* [What you have to do]:
The required output is the stretch from the line containing "thumb mcp: (116, 72)" through the line containing "pinky mcp: (64, 476)" in the records below, unaltered and with no pictures.
*** Opening Source material ***
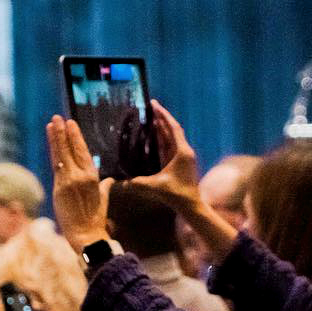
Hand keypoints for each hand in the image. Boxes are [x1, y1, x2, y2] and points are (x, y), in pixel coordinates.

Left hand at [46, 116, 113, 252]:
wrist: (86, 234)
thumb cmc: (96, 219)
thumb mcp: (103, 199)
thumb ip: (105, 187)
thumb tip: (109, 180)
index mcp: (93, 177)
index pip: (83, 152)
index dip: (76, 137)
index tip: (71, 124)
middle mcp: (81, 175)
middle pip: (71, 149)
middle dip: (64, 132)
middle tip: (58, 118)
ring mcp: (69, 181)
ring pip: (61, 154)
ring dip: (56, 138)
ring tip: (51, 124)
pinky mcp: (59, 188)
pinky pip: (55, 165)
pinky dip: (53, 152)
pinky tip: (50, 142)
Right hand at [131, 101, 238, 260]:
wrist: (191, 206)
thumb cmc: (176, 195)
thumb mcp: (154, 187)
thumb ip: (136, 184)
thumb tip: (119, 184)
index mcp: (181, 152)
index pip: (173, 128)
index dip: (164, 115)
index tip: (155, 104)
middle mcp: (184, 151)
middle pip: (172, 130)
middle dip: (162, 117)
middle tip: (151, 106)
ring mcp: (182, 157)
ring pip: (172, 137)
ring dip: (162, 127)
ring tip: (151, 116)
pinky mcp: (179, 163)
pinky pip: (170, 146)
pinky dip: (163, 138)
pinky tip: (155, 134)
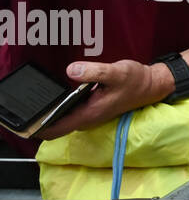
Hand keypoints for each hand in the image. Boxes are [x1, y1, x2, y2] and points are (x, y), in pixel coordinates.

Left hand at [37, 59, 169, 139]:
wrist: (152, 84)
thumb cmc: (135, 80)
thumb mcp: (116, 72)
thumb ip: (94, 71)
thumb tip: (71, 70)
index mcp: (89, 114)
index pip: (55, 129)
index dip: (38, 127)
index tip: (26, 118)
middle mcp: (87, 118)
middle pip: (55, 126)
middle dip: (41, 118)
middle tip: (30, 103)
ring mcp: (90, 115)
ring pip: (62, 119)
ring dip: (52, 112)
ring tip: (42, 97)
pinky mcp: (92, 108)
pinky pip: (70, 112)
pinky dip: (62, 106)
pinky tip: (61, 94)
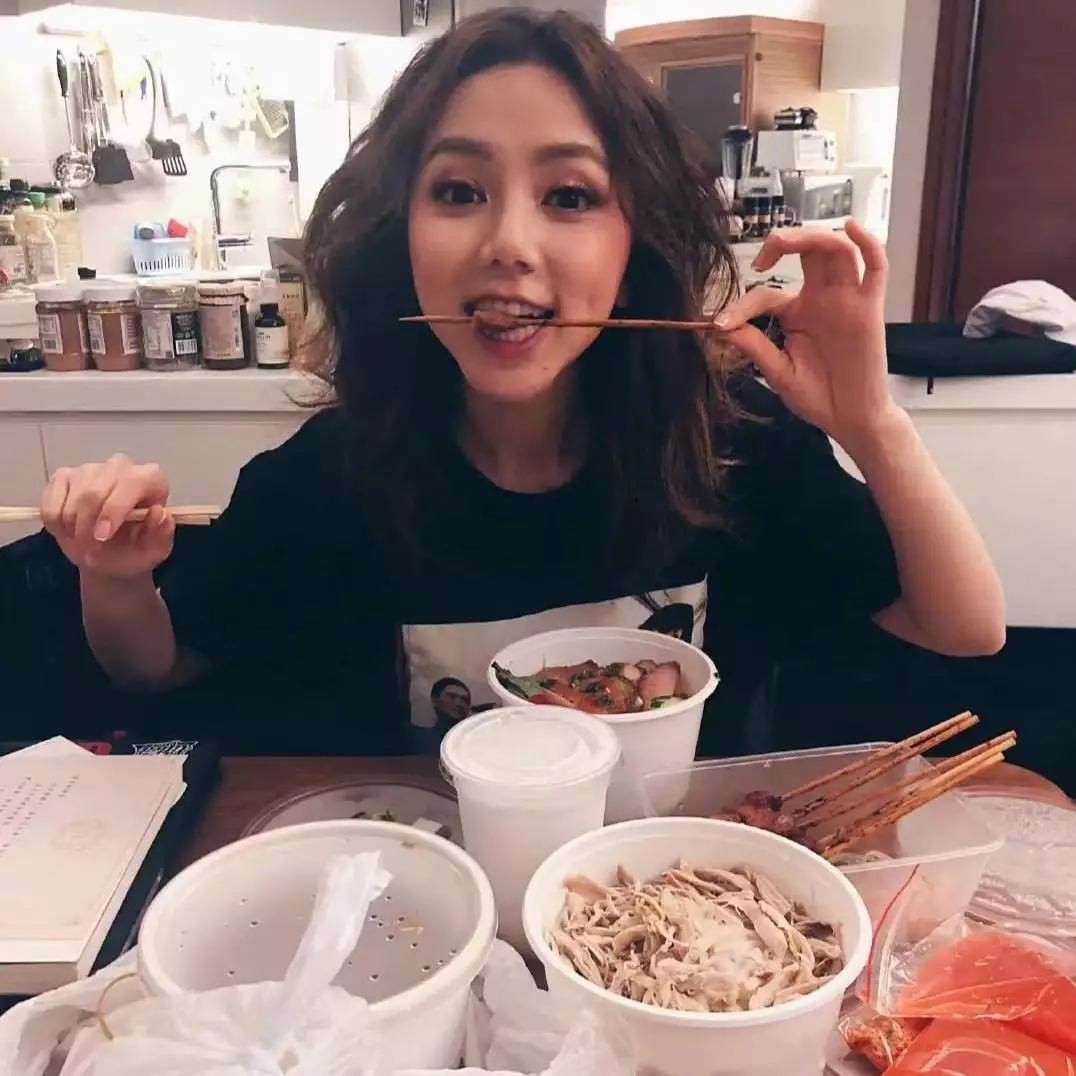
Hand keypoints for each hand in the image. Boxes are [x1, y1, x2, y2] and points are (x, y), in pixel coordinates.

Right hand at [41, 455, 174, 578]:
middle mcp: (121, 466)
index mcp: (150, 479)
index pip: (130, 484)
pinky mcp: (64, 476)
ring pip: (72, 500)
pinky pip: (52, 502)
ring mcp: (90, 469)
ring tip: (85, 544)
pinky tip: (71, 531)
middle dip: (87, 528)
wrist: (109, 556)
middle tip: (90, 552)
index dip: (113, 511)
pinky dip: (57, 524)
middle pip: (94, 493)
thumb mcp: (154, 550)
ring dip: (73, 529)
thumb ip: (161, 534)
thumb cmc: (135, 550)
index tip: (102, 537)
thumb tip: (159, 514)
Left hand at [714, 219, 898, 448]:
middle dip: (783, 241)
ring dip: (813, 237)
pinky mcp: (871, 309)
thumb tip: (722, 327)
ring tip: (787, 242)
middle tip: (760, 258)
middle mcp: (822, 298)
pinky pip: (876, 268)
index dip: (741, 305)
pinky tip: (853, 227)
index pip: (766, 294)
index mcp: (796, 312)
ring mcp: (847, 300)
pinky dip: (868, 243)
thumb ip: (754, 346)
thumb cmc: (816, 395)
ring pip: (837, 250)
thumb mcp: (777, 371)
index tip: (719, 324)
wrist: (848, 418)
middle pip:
*** Closing Source material ***
* [Result below]:
thumb mcp: (116, 72)
thumb ip: (94, 71)
thumb tip: (71, 70)
index mcp: (89, 114)
index pip: (55, 129)
index dip: (38, 127)
index tip: (26, 118)
middle mcp: (87, 118)
middle pip: (55, 126)
middle dip: (41, 118)
middle tip: (30, 103)
ring mcp: (90, 115)
ring pip: (62, 119)
ring dip: (52, 112)
ring tip: (42, 97)
pinky mcp: (92, 108)
pinky pip: (70, 112)
pinky dip: (62, 106)
pinky tip: (61, 94)
Hand keypoints for each hand in the image. Boxes are [x1, y1, x2, y2] and points are (x, y), in pixel coordinates.

Right hand at [41, 455, 174, 578]:
middle mcp: (121, 466)
index mcp: (150, 479)
index pip: (130, 484)
pinky mcp: (64, 476)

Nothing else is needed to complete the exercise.